JVP MPs’ bud of hope nipped in its bloom. But the seed had taken deep root.


 

Don’t cry Mrs. World Runner-Up, you’ll still be first in Lankan eyesTake a bow, Mrs. World Runner Up, and wipe that tear from your sweet eye. Now give us a flash of your dazzling smile that won the hearts of Mrs. World judges to choose you second best and moved us no end to behold your beauty with supreme delight. 

Returning from the Mrs. World pageant held in swinging Las Vegas, the gambler’s town where the wheel never stops, Paris raised Mrs. World Runner-Up, Ishadi Amanda spoke of her heartbreak night and cried buckets of tears after losing the crown to her South African roommate Viktoria Horshkova.

“I cried since I had pinned my hopes on winning, but after the initial burst of disappointment, I felt glad that, at least, my roommate and friend Viktoria had bagged the Mrs. World crown. Perhaps the judges chose her for the crown depending on her beauty and overall performance.”

“As they say in this catwalk business,” Ishadi declared, “you become a real queen when you fix each other’s crowns.” Reciprocal altruism, or you scratch my back and I’ll scrub yours, seems to be the maxim in this fashion game.

Probably the bets were on Ishadi to win that night, but, in this gambler’s paradise, fickle Lady Luck had fled to rest on Viktoria’s head instead.

Though judged second best in the beauty stakes, Ishadi made the news when a video of hers went viral in the US of A. It showed her worshipping her living God on earth, her fashion guru, Chandimal Jayasinghe, who had guided her every catwalk step and taken the Lankan French expat, oozing wig Paros chic, to world acclaim.

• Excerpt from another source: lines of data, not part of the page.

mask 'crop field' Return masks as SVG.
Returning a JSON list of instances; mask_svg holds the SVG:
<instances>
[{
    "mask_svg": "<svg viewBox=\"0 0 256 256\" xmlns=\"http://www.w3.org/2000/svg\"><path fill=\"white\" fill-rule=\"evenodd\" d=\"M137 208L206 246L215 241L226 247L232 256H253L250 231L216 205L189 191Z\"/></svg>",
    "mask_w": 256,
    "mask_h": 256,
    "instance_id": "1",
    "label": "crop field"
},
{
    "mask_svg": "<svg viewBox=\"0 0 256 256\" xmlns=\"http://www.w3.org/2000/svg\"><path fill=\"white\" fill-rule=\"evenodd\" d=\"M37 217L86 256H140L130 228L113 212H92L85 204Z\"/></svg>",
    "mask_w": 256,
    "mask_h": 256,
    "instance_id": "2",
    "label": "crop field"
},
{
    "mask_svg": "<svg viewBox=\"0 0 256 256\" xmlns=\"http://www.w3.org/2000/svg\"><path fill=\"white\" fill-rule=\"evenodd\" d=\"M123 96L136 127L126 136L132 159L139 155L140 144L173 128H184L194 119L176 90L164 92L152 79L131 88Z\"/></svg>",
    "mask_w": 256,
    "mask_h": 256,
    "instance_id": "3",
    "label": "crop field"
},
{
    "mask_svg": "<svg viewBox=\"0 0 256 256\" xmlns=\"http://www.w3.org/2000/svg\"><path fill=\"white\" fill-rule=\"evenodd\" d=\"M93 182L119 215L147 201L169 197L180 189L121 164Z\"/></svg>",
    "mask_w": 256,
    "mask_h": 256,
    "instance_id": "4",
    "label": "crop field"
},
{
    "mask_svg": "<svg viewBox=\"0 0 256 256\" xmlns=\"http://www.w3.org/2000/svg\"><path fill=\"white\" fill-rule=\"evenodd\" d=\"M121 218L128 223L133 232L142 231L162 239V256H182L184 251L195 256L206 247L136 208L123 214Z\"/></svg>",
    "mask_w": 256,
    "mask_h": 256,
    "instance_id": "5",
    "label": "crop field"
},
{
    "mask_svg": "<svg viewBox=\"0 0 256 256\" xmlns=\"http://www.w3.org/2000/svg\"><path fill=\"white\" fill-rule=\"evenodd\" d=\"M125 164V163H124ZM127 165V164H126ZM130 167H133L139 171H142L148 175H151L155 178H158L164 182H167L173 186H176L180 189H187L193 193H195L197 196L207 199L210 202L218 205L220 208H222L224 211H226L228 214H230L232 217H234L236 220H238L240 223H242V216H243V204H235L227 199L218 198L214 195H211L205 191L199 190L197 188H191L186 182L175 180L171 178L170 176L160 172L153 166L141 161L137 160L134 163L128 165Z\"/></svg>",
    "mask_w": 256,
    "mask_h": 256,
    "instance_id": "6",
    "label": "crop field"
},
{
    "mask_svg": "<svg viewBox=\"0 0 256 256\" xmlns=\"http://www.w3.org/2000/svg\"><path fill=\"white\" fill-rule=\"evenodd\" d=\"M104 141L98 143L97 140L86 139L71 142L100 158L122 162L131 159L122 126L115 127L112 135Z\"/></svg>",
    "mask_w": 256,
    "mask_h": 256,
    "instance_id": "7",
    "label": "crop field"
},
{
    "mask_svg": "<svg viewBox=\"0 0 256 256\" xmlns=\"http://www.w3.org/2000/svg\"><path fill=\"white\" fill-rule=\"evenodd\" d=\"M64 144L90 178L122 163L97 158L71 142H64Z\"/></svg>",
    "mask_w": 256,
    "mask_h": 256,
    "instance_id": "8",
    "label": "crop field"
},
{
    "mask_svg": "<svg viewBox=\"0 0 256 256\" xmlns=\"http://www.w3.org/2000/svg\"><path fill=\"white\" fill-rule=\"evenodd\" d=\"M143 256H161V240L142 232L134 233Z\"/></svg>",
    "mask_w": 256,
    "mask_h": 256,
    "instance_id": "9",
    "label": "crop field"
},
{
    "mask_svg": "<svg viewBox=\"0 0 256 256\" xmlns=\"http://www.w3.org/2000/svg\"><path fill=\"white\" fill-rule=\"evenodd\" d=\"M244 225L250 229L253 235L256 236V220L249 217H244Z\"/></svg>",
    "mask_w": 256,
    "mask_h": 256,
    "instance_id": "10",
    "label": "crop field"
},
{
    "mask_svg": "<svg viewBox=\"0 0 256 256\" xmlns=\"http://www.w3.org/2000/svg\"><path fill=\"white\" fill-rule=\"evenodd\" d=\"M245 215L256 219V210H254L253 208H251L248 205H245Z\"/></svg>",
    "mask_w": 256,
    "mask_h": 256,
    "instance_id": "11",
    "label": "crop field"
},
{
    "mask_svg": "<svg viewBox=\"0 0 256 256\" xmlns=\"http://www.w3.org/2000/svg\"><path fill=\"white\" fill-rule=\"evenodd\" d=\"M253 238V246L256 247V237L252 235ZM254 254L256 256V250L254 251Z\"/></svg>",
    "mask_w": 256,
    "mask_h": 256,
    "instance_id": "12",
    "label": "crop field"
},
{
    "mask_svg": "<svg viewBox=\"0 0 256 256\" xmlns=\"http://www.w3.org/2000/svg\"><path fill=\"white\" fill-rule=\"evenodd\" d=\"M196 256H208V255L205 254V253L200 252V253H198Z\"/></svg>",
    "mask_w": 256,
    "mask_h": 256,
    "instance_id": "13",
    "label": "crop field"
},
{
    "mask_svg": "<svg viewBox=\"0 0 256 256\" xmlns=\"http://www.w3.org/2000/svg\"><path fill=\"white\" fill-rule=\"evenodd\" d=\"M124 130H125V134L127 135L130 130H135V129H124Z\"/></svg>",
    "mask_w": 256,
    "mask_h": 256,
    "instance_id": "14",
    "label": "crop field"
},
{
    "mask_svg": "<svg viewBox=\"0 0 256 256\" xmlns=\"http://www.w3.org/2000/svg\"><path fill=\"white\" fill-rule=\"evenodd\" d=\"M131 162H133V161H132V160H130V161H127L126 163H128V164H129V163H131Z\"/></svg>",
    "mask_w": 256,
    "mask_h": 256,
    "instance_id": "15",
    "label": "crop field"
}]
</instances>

“If not for Chandimal and his brand,” she says, “I would be just another woman doing a daily job in France. I do not worship every Tom, Dick or Harry but I worship Chandimal because it was his brand that paved the way to my triumph. He is the one who brought out the beauty in me. And I respect and worship him in gratitude.”

She is also grateful to her parents. “Even though I was born in Sri Lanka, I was raised in France. But I haven’t forgotten the Sri Lankan culture, thanks to my parents. I have a very supportive family, and if not for them, I wouldn’t have come this far. They encouraged me to participate in beauty pageants since I was very young.”

Don’t fret and weep idle tears of disappointment or rue the night you lost the crown. Worthy qualities of the spiritual East are not gone astray on the High Street of Fashion’s Boulevard but long ingrained in you, made you more humble the higher you rise, and bring out not only thy beauty but also the woman in you.

Take a bow, Ishadi Amanda. You have done Lanka proud. Though you have lost the crown, you are, in Lanka’s eyes, the most beautiful Mrs. World.